#### WORK INSTRUCTIONS
Reproduce, word for word, the stretch of the essay on judging art below from "This leads me" through "It's that obvious.".

#### EXCERPT
|---|

This leads me to the second part of my argument, which is that Adder, in claiming the superiority of one type (or piece) of art over another, is ruining the very idea of what art is, which is that to the unbiased viewer, all art is completely equal. As he says,
You can't deny that Jeff Buckley was more talented vocally than Lady Gaga, and if you do you don't have a right to talk. It's that obvious.
While this statement is clearly slightly humorous in its writing, its meaning and the motives behind it are completely serious and, to me, disturbing. What if there were one person who really, with all their heart, believed that Lady Gaga was the best singer ever? That is viewpoint on art, and you cannot objectively tell someone that their view is incorrect and invalid, because that runs completely contrary to the very idea of art! When Adder decries all the people who buy R and S shirts as flawed in their perception of art, he is wrong, because NOBODY is flawed in their perception of art. The very concept is ridiculous! As another anecdote, I showed my little cousin a photo I took recently, and he looked up at me and said without a shred of doubt “That is the best photo ever!” I don’t think it is, but I didn’t try and correct him, because to him, to someone who believes in what they like, saying that what they like is not art is completely heartless, and I am amazed that someone whose self-professed goal on this site is to “maintain art” could hold such beliefs.

|---|

#### SOURCE DATA
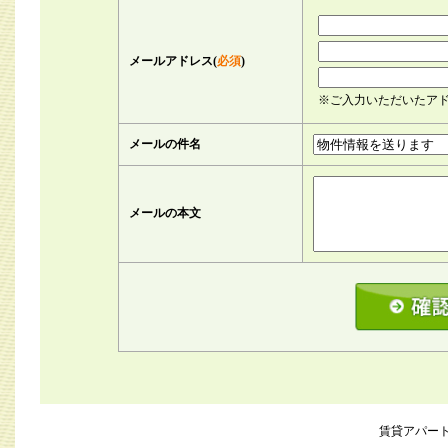
メールアドレス(
必須
)
※ご入力いただいたア
メールの件名
メールの本文
賃貸アパー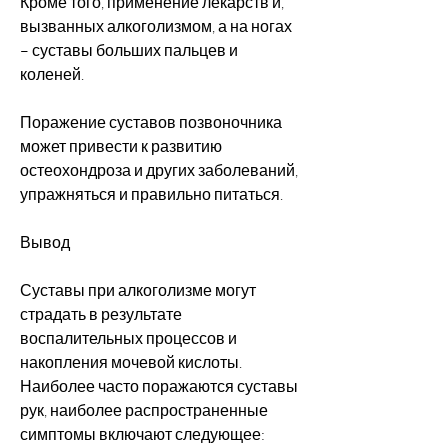
Кроме того, применение лекарств и, 
вызванных алкоголизмом, а на ногах 
– суставы больших пальцев и 
коленей.
Поражение суставов позвоночника 
может привести к развитию 
остеохондроза и других заболеваний, 
упражняться и правильно питаться.
Вывод
Суставы при алкоголизме могут 
страдать в результате 
воспалительных процессов и 
накопления мочевой кислоты. 
Наиболее часто поражаются суставы 
рук, наиболее распространенные 
симптомы включают следующее: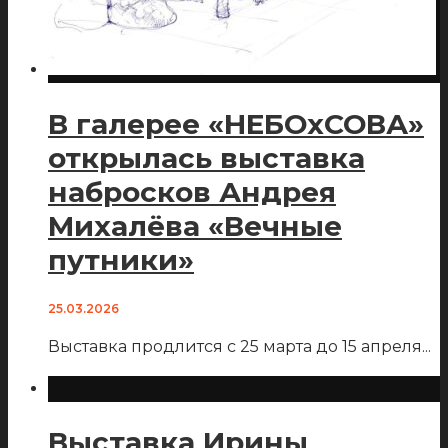
В галерее «НЕБОхСОВА»
открылась выставка
набросков Андрея
Михалёва «Вечные
путники»
25.03.2026
Выставка продлится с 25 марта до 15 апреля
...
Выставка Ирины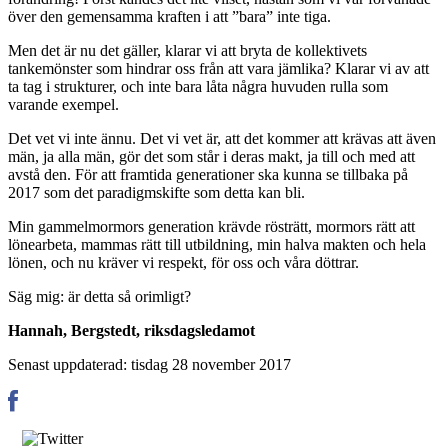
över den gemensamma kraften i att ”bara” inte tiga.
Men det är nu det gäller, klarar vi att bryta de kollektivets
tankemönster som hindrar oss från att vara jämlika? Klarar vi av att
ta tag i strukturer, och inte bara låta några huvuden rulla som
varande exempel.
Det vet vi inte ännu. Det vi vet är, att det kommer att krävas att även
män, ja alla män, gör det som står i deras makt, ja till och med att
avstå den. För att framtida generationer ska kunna se tillbaka på
2017 som det paradigmskifte som detta kan bli.
Min gammelmormors generation krävde rösträtt, mormors rätt att
lönearbeta, mammas rätt till utbildning, min halva makten och hela
lönen, och nu kräver vi respekt, för oss och våra döttrar.
Säg mig: är detta så orimligt?
Hannah, Bergstedt, riksdagsledamot
Senast uppdaterad: tisdag 28 november 2017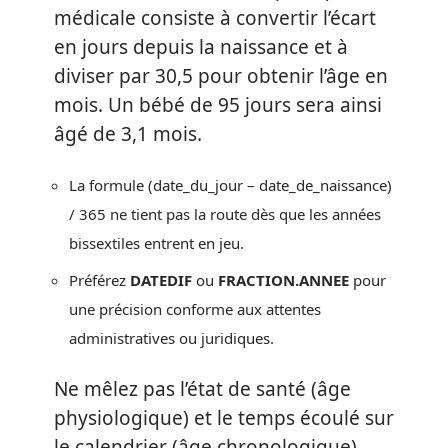
médicale consiste à convertir l’écart
en jours depuis la naissance et à
diviser par 30,5 pour obtenir l’âge en
mois. Un bébé de 95 jours sera ainsi
âgé de 3,1 mois.
La formule (date_du_jour – date_de_naissance)
/ 365 ne tient pas la route dès que les années
bissextiles entrent en jeu.
Préférez
DATEDIF
ou
FRACTION.ANNEE
pour
une précision conforme aux attentes
administratives ou juridiques.
Ne mêlez pas l’état de santé (âge
physiologique) et le temps écoulé sur
le calendrier (âge chronologique).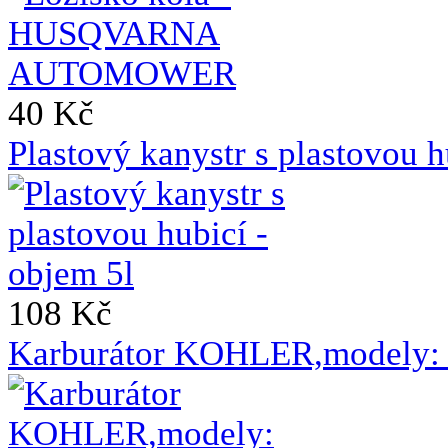
40 Kč
Plastový kanystr s plastovou h
108 Kč
Karburátor KOHLER,modely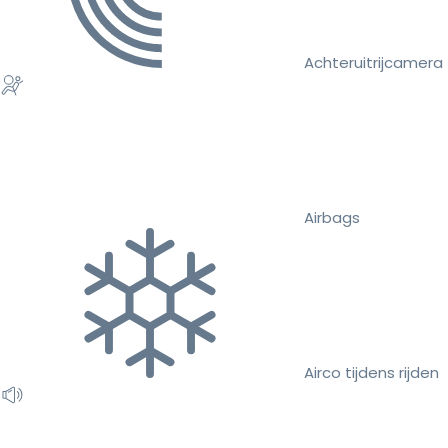
Achteruitrijcamera
Airbags
Airco tijdens rijden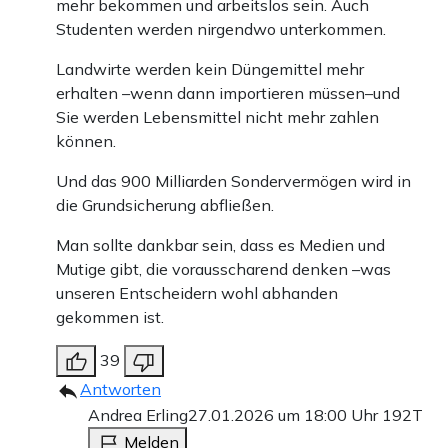
mehr bekommen und arbeitslos sein. Auch
Studenten werden nirgendwo unterkommen.
Landwirte werden kein Düngemittel mehr
erhalten –wenn dann importieren müssen–und
Sie werden Lebensmittel nicht mehr zahlen
können.
Und das 900 Milliarden Sondervermögen wird in
die Grundsicherung abfließen.
Man sollte dankbar sein, dass es Medien und
Mutige gibt, die vorausscharend denken –was
unseren Entscheidern wohl abhanden
gekommen ist.
39
Antworten
Andrea Erling
27.01.2026 um 18:00 Uhr
192T
Melden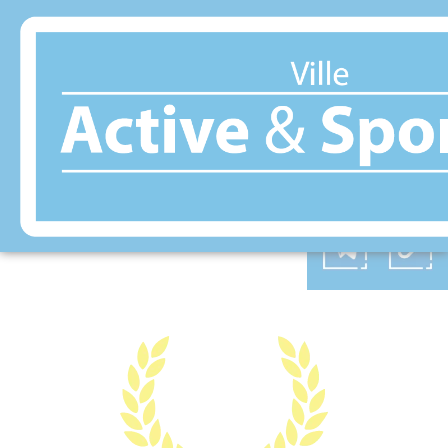
Panneau de gestion des cookies
MAGNANVILLE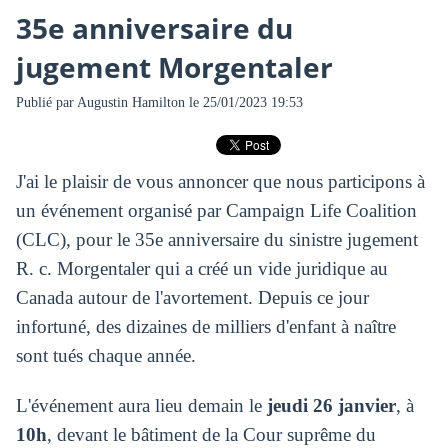
35e anniversaire du
jugement Morgentaler
Publié par
Augustin Hamilton
le 25/01/2023 19:53
J'ai le plaisir de vous annoncer que nous participons à
un événement organisé par Campaign Life Coalition
(CLC), pour le 35e anniversaire du sinistre jugement
R. c. Morgentaler qui a créé un vide juridique au
Canada autour de l'avortement. Depuis ce jour
infortuné, des dizaines de milliers d'enfant à naître
sont tués chaque année.
L'événement aura lieu demain le
jeudi 26 janvier
, à
10h
, devant le bâtiment de la Cour suprême du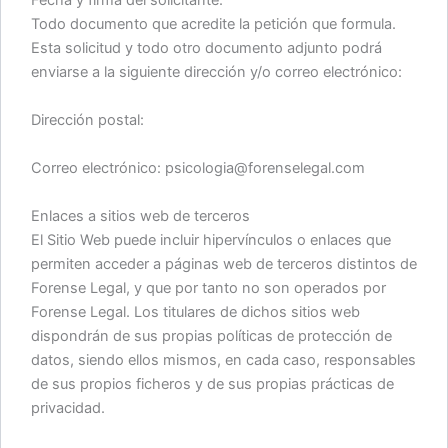
Todo documento que acredite la petición que formula.
Esta solicitud y todo otro documento adjunto podrá
enviarse a la siguiente dirección y/o correo electrónico:
Dirección postal:
Correo electrónico: psicologia@forenselegal.com
Enlaces a sitios web de terceros
El Sitio Web puede incluir hipervínculos o enlaces que
permiten acceder a páginas web de terceros distintos de
Forense Legal, y que por tanto no son operados por
Forense Legal. Los titulares de dichos sitios web
dispondrán de sus propias políticas de protección de
datos, siendo ellos mismos, en cada caso, responsables
de sus propios ficheros y de sus propias prácticas de
privacidad.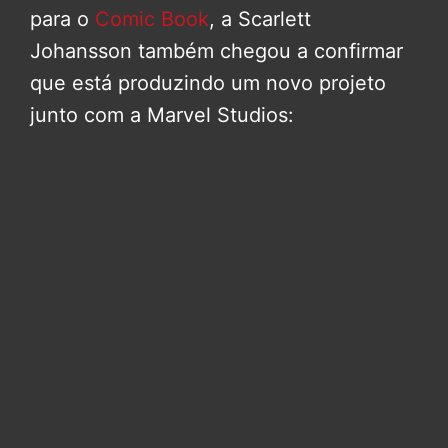
para o
Comic Book
, a Scarlett
Johansson também chegou a confirmar
que está produzindo um novo projeto
junto com a Marvel Studios: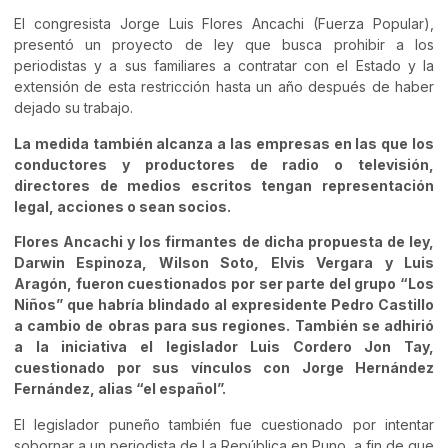
El congresista Jorge Luis Flores Ancachi (Fuerza Popular),
presentó un proyecto de ley que busca prohibir a los
periodistas y a sus familiares a contratar con el Estado y la
extensión de esta restricción hasta un año después de haber
dejado su trabajo.
La medida también alcanza a las empresas en las que los
conductores y productores de radio o televisión,
directores de medios escritos tengan representación
legal, acciones o sean socios.
Flores Ancachi y los firmantes de dicha propuesta de ley,
Darwin Espinoza, Wilson Soto, Elvis Vergara y Luis
Aragón, fueron cuestionados por ser parte del grupo “Los
Niños” que habría blindado al expresidente Pedro Castillo
a cambio de obras para sus regiones. También se adhirió
a la iniciativa el legislador Luis Cordero Jon Tay,
cuestionado por sus vínculos con Jorge Hernández
Fernández, alias “el español”.
El legislador puneño también fue cuestionado por intentar
sobornar a un periodista de La República en Puno, a fin de que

|---|

#### RESULT
This leads me to the second part of my argument, which is that Adder, in claiming the superiority of one type (or piece) of art over another, is ruining the very idea of what art is, which is that to the unbiased viewer, all art is completely equal. As he says,
You can't deny that Jeff Buckley was more talented vocally than Lady Gaga, and if you do you don't have a right to talk. It's that obvious.